The last ships were loaded in Odesa at the beginning of this week, the last ships departed from the port of Chornomorsk last week, and the port Pivdennyi has been closed for more than two months, because the Russians "cross out" all the ships that head for it.

In the period from June 1 to July 10, out of the planned 150 inspections of ships (both inbound and outbound fleet), only 70 took place due to the refusal of the Russians to carry out inspections.

Since the beginning of July, only six ships with 215,000 tons of agricultural products left the Black Sea ports.

REFERENCE. On July 22, 2022, an agreement on the safe transportation of grain from the ports of Ukraine was signed in Istanbul in the presence of Turkish President Recep Tayyip Erdoğan and UN Secretary-General Antonio Guterres. The document was signed by representatives of Ukraine, the UN, and Turkey.

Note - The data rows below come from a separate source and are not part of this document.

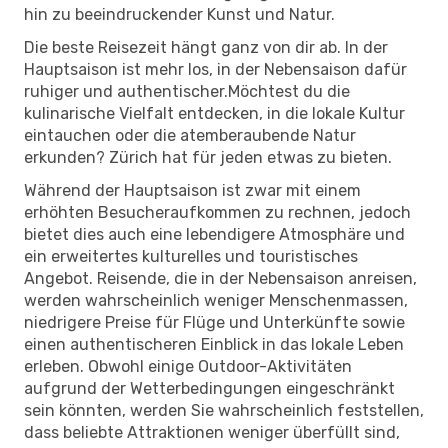
hin zu beeindruckender Kunst und Natur.
Die beste Reisezeit hängt ganz von dir ab. In der
Hauptsaison ist mehr los, in der Nebensaison dafür
ruhiger und authentischer.Möchtest du die
kulinarische Vielfalt entdecken, in die lokale Kultur
eintauchen oder die atemberaubende Natur
erkunden? Zürich hat für jeden etwas zu bieten.
Während der Hauptsaison ist zwar mit einem
erhöhten Besucheraufkommen zu rechnen, jedoch
bietet dies auch eine lebendigere Atmosphäre und
ein erweitertes kulturelles und touristisches
Angebot. Reisende, die in der Nebensaison anreisen,
werden wahrscheinlich weniger Menschenmassen,
niedrigere Preise für Flüge und Unterkünfte sowie
einen authentischeren Einblick in das lokale Leben
erleben. Obwohl einige Outdoor-Aktivitäten
aufgrund der Wetterbedingungen eingeschränkt
sein könnten, werden Sie wahrscheinlich feststellen,
dass beliebte Attraktionen weniger überfüllt sind,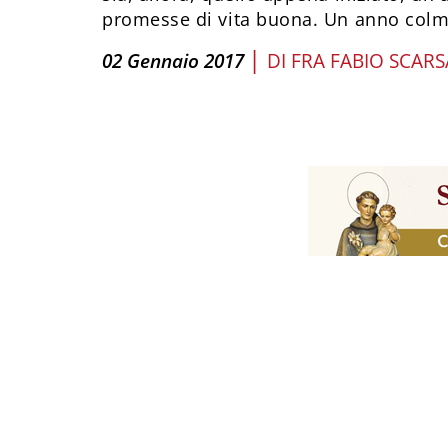
promesse di vita buona. Un anno colmo
|
02 Gennaio 2017
DI
FRA FABIO SCAR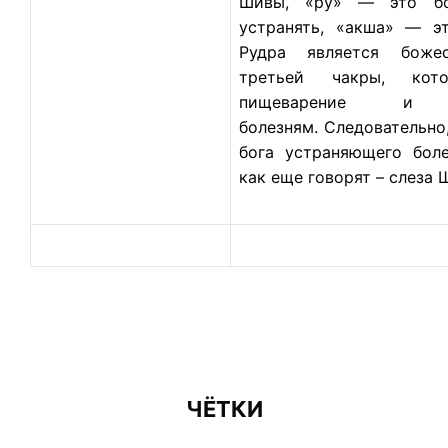
Шивы, «ру» — это бо
устранять, «акша» — эт
Рудра является боже
третьей чакры, кот
пищеварение и со
болезням. Следовательно,
бога устраняющего бол
как еще говорят – слеза 
ЧЁТКИ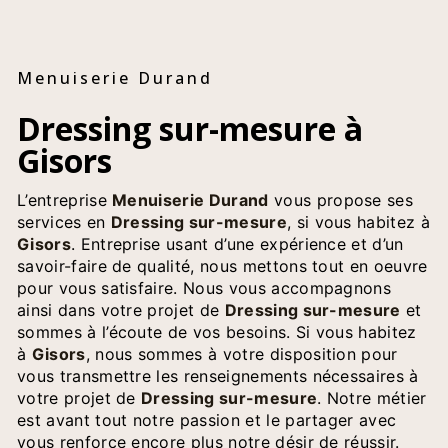
Menuiserie Durand
Dressing sur-mesure à
Gisors
L’entreprise
Menuiserie Durand
vous propose ses
services en
Dressing sur-mesure
, si vous habitez à
Gisors
. Entreprise usant d’une expérience et d’un
savoir-faire de qualité, nous mettons tout en oeuvre
pour vous satisfaire. Nous vous accompagnons
ainsi dans votre projet de
Dressing sur-mesure
et
sommes à l’écoute de vos besoins. Si vous habitez
à
Gisors
, nous sommes à votre disposition pour
vous transmettre les renseignements nécessaires à
votre projet de
Dressing sur-mesure
. Notre métier
est avant tout notre passion et le partager avec
vous renforce encore plus notre désir de réussir.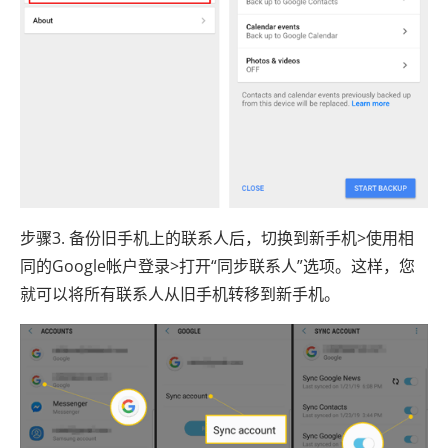
步骤3. 备份旧手机上的联系人后，切换到新手机>使用相
同的Google帐户登录>打开“同步联系人”选项。这样，您
就可以将所有联系人从旧手机转移到新手机。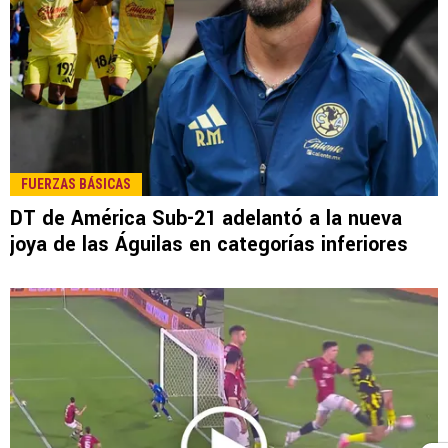
FUERZAS BÁSICAS
DT de América Sub-21 adelantó a la nueva
joya de las Águilas en categorías inferiores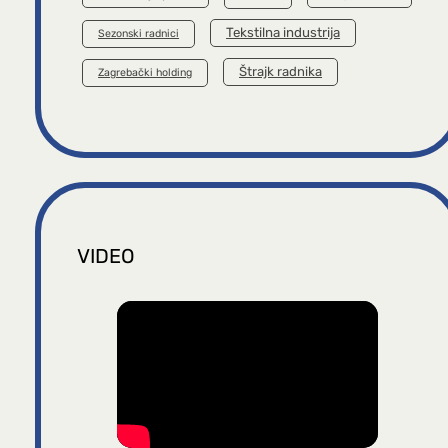
Tekstilna industrija
Sezonski radnici
Štrajk radnika
Zagrebački holding
VIDEO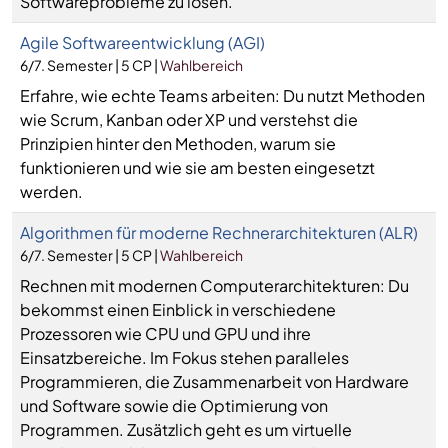
Softwareprobleme zu lösen.
Agile Softwareentwicklung (AGI)
6/7. Semester | 5 CP |
Wahlbereich
Erfahre, wie echte Teams arbeiten: Du nutzt Methoden
wie Scrum, Kanban oder XP und verstehst die
Prinzipien hinter den Methoden, warum sie
funktionieren und wie sie am besten eingesetzt
werden.
Algorithmen für moderne Rechnerarchitekturen (ALR)
6/7. Semester | 5 CP |
Wahlbereich
Rechnen mit modernen Computerarchitekturen: Du
bekommst einen Einblick in verschiedene
Prozessoren wie CPU und GPU und ihre
Einsatzbereiche. Im Fokus stehen paralleles
Programmieren, die Zusammenarbeit von Hardware
und Software sowie die Optimierung von
Programmen. Zusätzlich geht es um virtuelle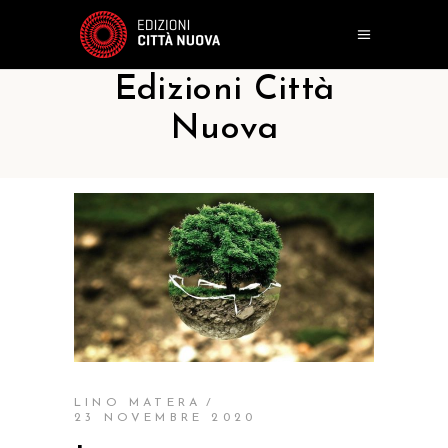
Edizioni Città
Nuova
LINO MATERA
23 NOVEMBRE 2020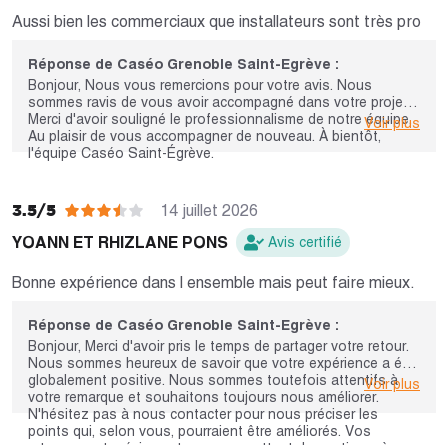
Aussi bien les commerciaux que installateurs sont très pro
Réponse de Caséo Grenoble Saint-Egrève :
Bonjour, Nous vous remercions pour votre avis. Nous
sommes ravis de vous avoir accompagné dans votre projet.
Merci d'avoir souligné le professionnalisme de notre équipe.
Voir plus
Au plaisir de vous accompagner de nouveau. À bientôt,
l'équipe Caséo Saint-Égrève.
3.5/5
14 juillet 2026
YOANN ET RHIZLANE PONS
Avis certifié
Bonne expérience dans l ensemble mais peut faire mieux.
Réponse de Caséo Grenoble Saint-Egrève :
Bonjour, Merci d'avoir pris le temps de partager votre retour.
Nous sommes heureux de savoir que votre expérience a été
globalement positive. Nous sommes toutefois attentifs à
Voir plus
votre remarque et souhaitons toujours nous améliorer.
N'hésitez pas à nous contacter pour nous préciser les
points qui, selon vous, pourraient être améliorés. Vos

Russia concluded its own similar agreement with Turkey and the UN.

The grain corridor expires on July 17, 2023, and Russia has threatened not to extend it.

On July 13, Putin said he was ready to consider extending the grain agreement, "but only after all the promises made to us by our partners are fulfilled."

The damage caused to Ukraine due to the downtime of ships in the queues of the grain corridor was estimated by the Ukrainian Grain Association at more than $1 billion.

Ukraine has developed an alternative plan to continue the export of agricultural products in the event of the termination of the operation of the grain corridor.